Exclude images; transcribe the rest of the data exactly.

********************

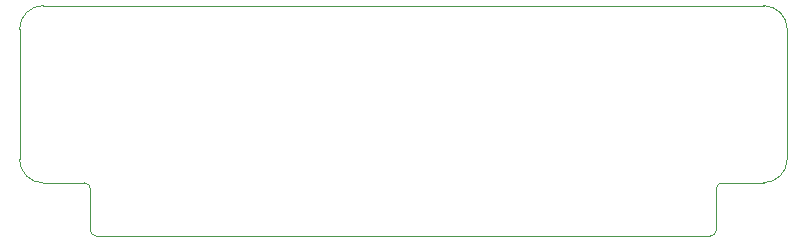
<source format=gbr>
G04 #@! TF.GenerationSoftware,KiCad,Pcbnew,(5.1.5)-3*
G04 #@! TF.CreationDate,2020-03-10T12:06:21-04:00*
G04 #@! TF.ProjectId,Step_Direction_Board,53746570-5f44-4697-9265-6374696f6e5f,rev?*
G04 #@! TF.SameCoordinates,PX7270e00PY78a3ca0*
G04 #@! TF.FileFunction,Profile,NP*
%FSLAX46Y46*%
G04 Gerber Fmt 4.6, Leading zero omitted, Abs format (unit mm)*
G04 Created by KiCad (PCBNEW (5.1.5)-3) date 2020-03-10 12:06:21*
%MOMM*%
%LPD*%
G04 APERTURE LIST*
%ADD10C,0.050000*%
G04 APERTURE END LIST*
D10*
X59000000Y500000D02*
G75*
G02X58500000Y0I-500000J0D01*
G01*
X59000000Y4000000D02*
G75*
G02X59500000Y4500000I500000J0D01*
G01*
X59000000Y4000000D02*
X59000000Y500000D01*
X59500000Y4500000D02*
X63000000Y4500000D01*
X6500000Y0D02*
G75*
G02X6000000Y500000I0J500000D01*
G01*
X5500000Y4500000D02*
G75*
G02X6000000Y4000000I0J-500000D01*
G01*
X6000000Y4000000D02*
X6000000Y500000D01*
X2000000Y4500000D02*
X5500000Y4500000D01*
X0Y17500000D02*
G75*
G02X2000000Y19500000I2000000J0D01*
G01*
X2000000Y4500000D02*
G75*
G02X0Y6500000I0J2000000D01*
G01*
X63000000Y19500000D02*
G75*
G02X65000000Y17500000I0J-2000000D01*
G01*
X65000000Y6500000D02*
G75*
G02X63000000Y4500000I-2000000J0D01*
G01*
X2000000Y19500000D02*
X63000000Y19500000D01*
X0Y6500000D02*
X0Y17500000D01*
X65000000Y6500000D02*
X65000000Y17500000D01*
X6500000Y0D02*
X58500000Y0D01*
M02*

</source>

********************

ANSWER BOX:
<source format=gbr>
G04 #@! TF.GenerationSoftware,KiCad,Pcbnew,(5.1.5)-3*
G04 #@! TF.CreationDate,2020-03-10T12:06:21-04:00*
G04 #@! TF.ProjectId,Step_Direction_Board,53746570-5f44-4697-9265-6374696f6e5f,rev?*
G04 #@! TF.SameCoordinates,PX7270e00PY78a3ca0*
G04 #@! TF.FileFunction,Profile,NP*
%FSLAX46Y46*%
G04 Gerber Fmt 4.6, Leading zero omitted, Abs format (unit mm)*
G04 Created by KiCad (PCBNEW (5.1.5)-3) date 2020-03-10 12:06:21*
%MOMM*%
%LPD*%
G04 APERTURE LIST*
%ADD10C,0.050000*%
G04 APERTURE END LIST*
D10*
X59000000Y500000D02*
G75*
G02X58500000Y0I-500000J0D01*
G01*
X59000000Y4000000D02*
G75*
G02X59500000Y4500000I500000J0D01*
G01*
X59000000Y4000000D02*
X59000000Y500000D01*
X59500000Y4500000D02*
X63000000Y4500000D01*
X6500000Y0D02*
G75*
G02X6000000Y500000I0J500000D01*
G01*
X5500000Y4500000D02*
G75*
G02X6000000Y4000000I0J-500000D01*
G01*
X6000000Y4000000D02*
X6000000Y500000D01*
X2000000Y4500000D02*
X5500000Y4500000D01*
X0Y17500000D02*
G75*
G02X2000000Y19500000I2000000J0D01*
G01*
X2000000Y4500000D02*
G75*
G02X0Y6500000I0J2000000D01*
G01*
X63000000Y19500000D02*
G75*
G02X65000000Y17500000I0J-2000000D01*
G01*
X65000000Y6500000D02*
G75*
G02X63000000Y4500000I-2000000J0D01*
G01*
X2000000Y19500000D02*
X63000000Y19500000D01*
X0Y6500000D02*
X0Y17500000D01*
X65000000Y6500000D02*
X65000000Y17500000D01*
X6500000Y0D02*
X58500000Y0D01*
M02*

</source>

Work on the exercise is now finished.